Write the next part of the court opinion on the nursing home's property tax exemption, picking up after its last sentence.

* **DOCUMENT**
- - - -

Robert E. Harris Evangelistic Ass'n v. Board of Tax Supervision, 3 N.C. App. 479 (1969)

Jan. 15, 1969 · North Carolina Court of Appeals · No. 6828SC414
3 N.C. App. 479

ROBERT E. HARRIS EVANGELISTIC ASSOCIATION, INC. v. BOARD OF TAX SUPERVISION FOR BUNCOMBE COUNTY; EDWARD H. McELRATH, Chairman and Tax Supervisor; JOE G. ADAMS, Member, and SAM L. IRVIN, Member

No. 6828SC414

(Filed 15 January 1969)

Appeal and Error § 39— failure to docket record on appeal in apt time

Where the record on appeal was docketed in the Court of Appeals 125 days after the date of the judgment appealed from, and the trial court did not extend the time for docketing the record on appeal, the appeal is dismissed by the Court of Appeals ex mero motu for failure to docket within the time prescribed by Rule 5.

Appeal by defendant from McLean, J., May 1968 Civil Session of BuNcombe Superior Court.

Plaintiff, a nonprofit religious and charitable organization incorporated under the laws of North Carolina, filed its complaint on 21 July 1967 seeking a determination that its real property located in Biltmore Ward, Buncombe County, North Carolina, on which it conducts a nursing home, be adjudged tax exempt for ad valorem tax purposes and that the defendant Board of Tax Supervision for Buncombe County be restrained from listing said property as taxable property upon the tax records of Buncombe County for the year 1967 and years following. Plaintiff alleged that in 1966, upon plaintiff’s application and following receipt by the Board of an advisory opinion from the Attorney General of North Carolina, the defendant Board had granted plaintiff’s property tax exempt status, but that on 7 June 1967 plaintiff had received a notice from defendant Board, without any prior notice or hearing, that plaintiff’s property had been placed on the tax records for 1967 as taxable property.

- - - -

* **GIVEN INFORMATION**
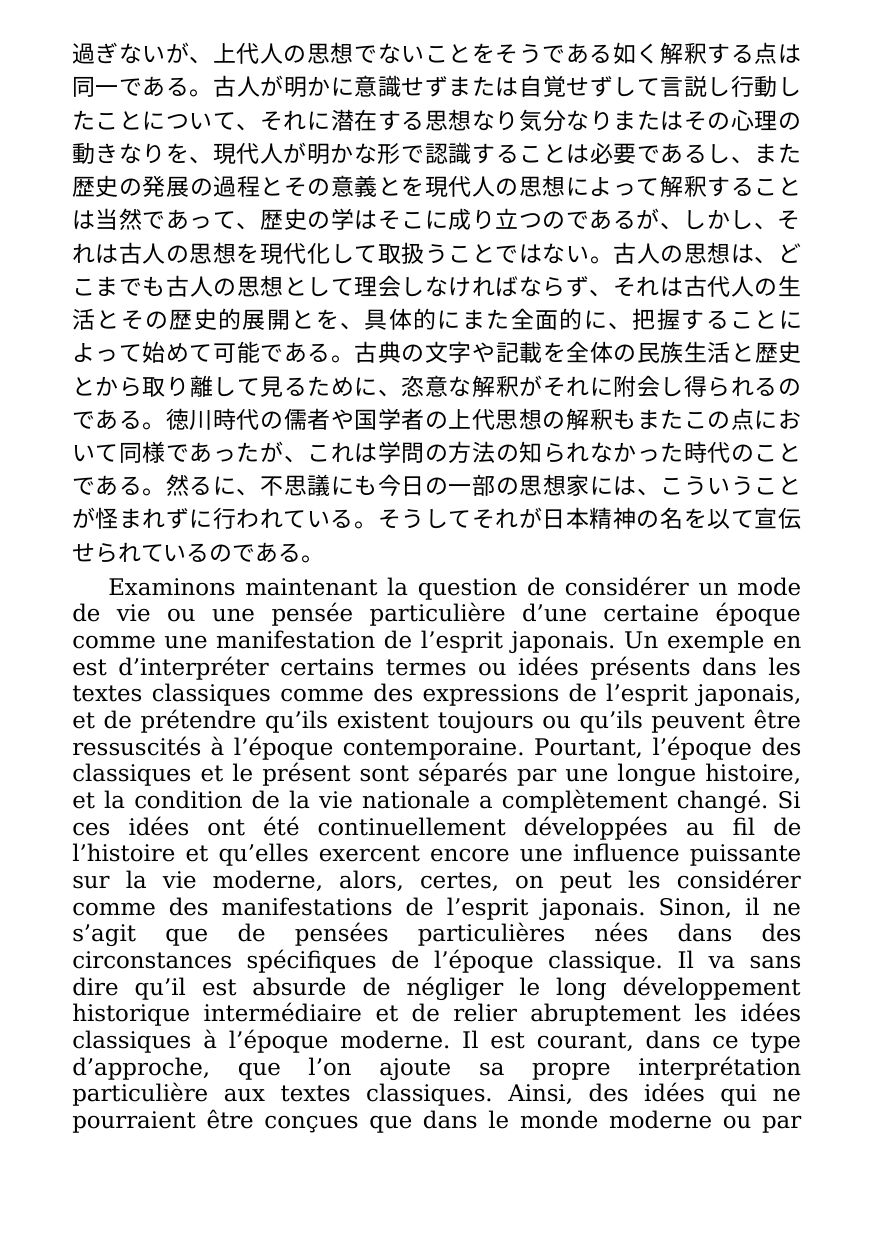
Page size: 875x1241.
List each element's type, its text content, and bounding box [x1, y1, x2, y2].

- - - -

* **RESULT FOR THIS TASK**
Defendant demurred on the grounds that the court lacked jurisdiction in that plaintiff had not followed the remedy set forth in Chapter 105 of the General Statutes. The demurrer was overruled. *480Defendant then filed answer and the parties stipulated that the action might be tried by the judge without a jury. After hearing, the trial court entered judgment making findings of fact and concluding as a matter of law that plaintiff is a nonprofit eleemosynary religious association; that plaintiff’s land has located thereon a rest home or nursing home used entirely for charitable purposes; that plaintiff’s nursing home is not conducted for profit nor is a profit realized from the operation of said home; and that the assessment and imposition of real property tax against the plaintiff’s land was illegal and invalid. In accord with these conclusions the court entered judgment declaring plaintiff’s land tax exempt for purposes of assessment and collection of Buncombe County ad valorem taxes and restraining the defendant Board from listing said property on the tax scrolls of said county as taxable property for 1967 and future periods. From this judgment defendant gave notice of appeal, assigning errors.

Oudger & Erwin, by James P. Erwin, Jr., for plaintiff appellee.

Peter L. Roda for defendant appellant.

Parker, J.

The judgment here appealed from was entered 17 May 1968. The record on appeal was doeketed in this Court on 19 September 1968, 125 days after the date of the judgment appealed from. Rule 5 of the Rules of Practice of this Court provides that if the record on appeal is not docketed within ninety days after the date of the judgment appealed from the case may be dismissed under Rule 17; provided the trial tribunal may, for good cause, extend the time not exceeding sixty days. In the record before us there is no order extending the time for docketing the record on appeal. Accordingly, the appeal in this case should be and is dismissed, ex mero motu, for failure to docket within the time fixed by the Rules. Rule 48 of the Rules of Practice of this Court; Carter v. Board of Alcoholic Control, 274 N.C. 484, 164 S.E. 2d 1; Kelly v. Washington, 3 N.C. App. 362, 164 S.E. 2d 634 (filed 31 December 1968); Williams v. Williams, 1 N.C. App. 446, 161 S.E. 2d 757.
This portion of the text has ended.